Stannis Baratheon, exiled brother of the king of Westeros, commander of the Swords of the Storm, known and feared as 'Prince of Sunset' among the peoples of Essos, looked nothing whatsoever like how the other Swords had described him. The burly, thick-muscled, gigantically tall warrior-lord was nowhere to be seen. What Jorah could see was a figure so gaunt it was almost a skeleton, yet somehow still alive: tall, to be sure, but seeming-frail as twigs. Yet the slender man bore on his back a bow of burning gold, and all the Black Captains who knew him well by sight had knelt before him.

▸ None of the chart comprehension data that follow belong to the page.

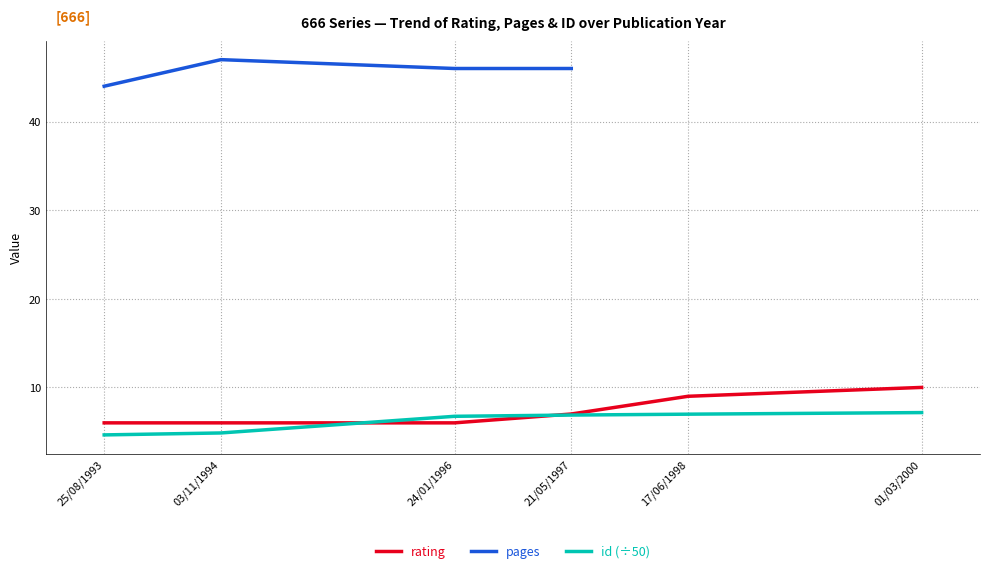

True or false: rating and pages cross at least once.

False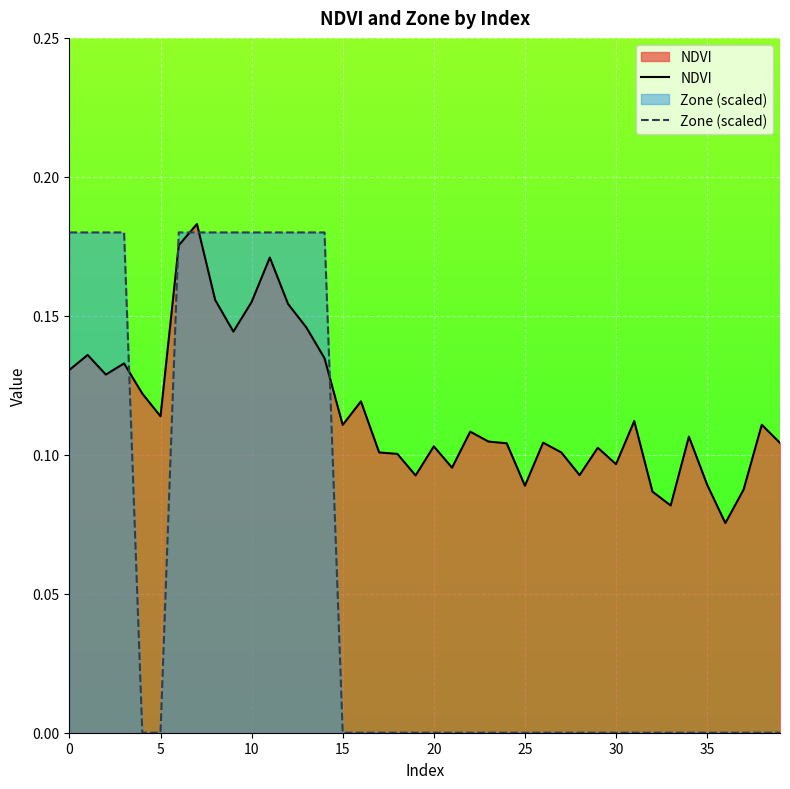

Which series has the largest range (max minus min)?

Zone (scaled)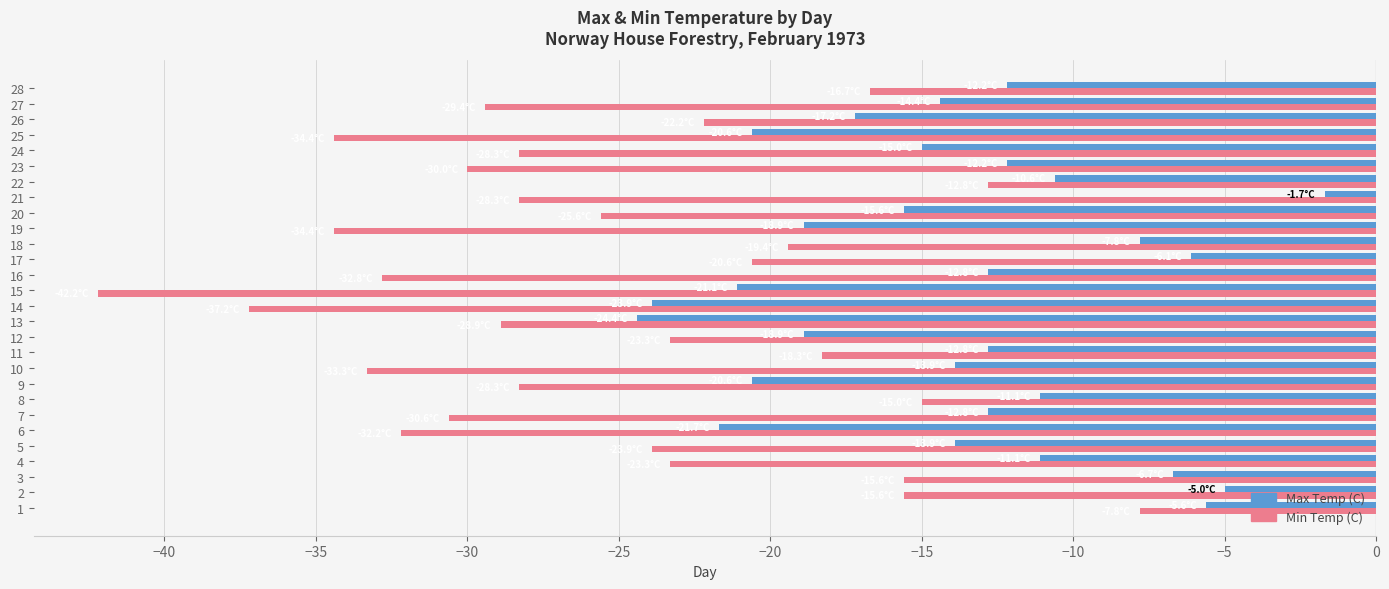

At which label does Min Temp (C) reach its minimum?

15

He is still alive. Jorah rose back to his feet with a gladdened heart. It had been too long, and the spirits of the company had been sorely beset; but their commander was back among them once more.

"My captains," the commander went on, "come with me and retire to sup." He looks like he needs it, Jorah thought. "We have much to discuss."

Around them, the rigid order of the ranks dissolved. Jorah took deep breaths to calm his fear and shock. A low hubbub of noise arose. The Swords of the Storm were putting away their swords, spears, shields and crossbows. Helms were taken off, and shirts of mail too. Their dread had been needless. The horror they had feared arising from the tomb where their commander had vanished and never come out… well, perhaps it was a horror indeed. But it was their horror.

The Black Captains gathered around the commander, heading away towards the trees, to speak privily. Jorah was quietly glad of it. As deadly as the Prince of Sunset was to his enemies, and as good a sign as it was for the Swords of the Storm that he lived still and had returned among them, he was fearful indeed. Jorah did not wish to be too close to him.

"Oh, and one more thing," the Prince of Sunset called out. "The one who kept pointing a crossbow at me." He looked straight at Jorah. "Come too."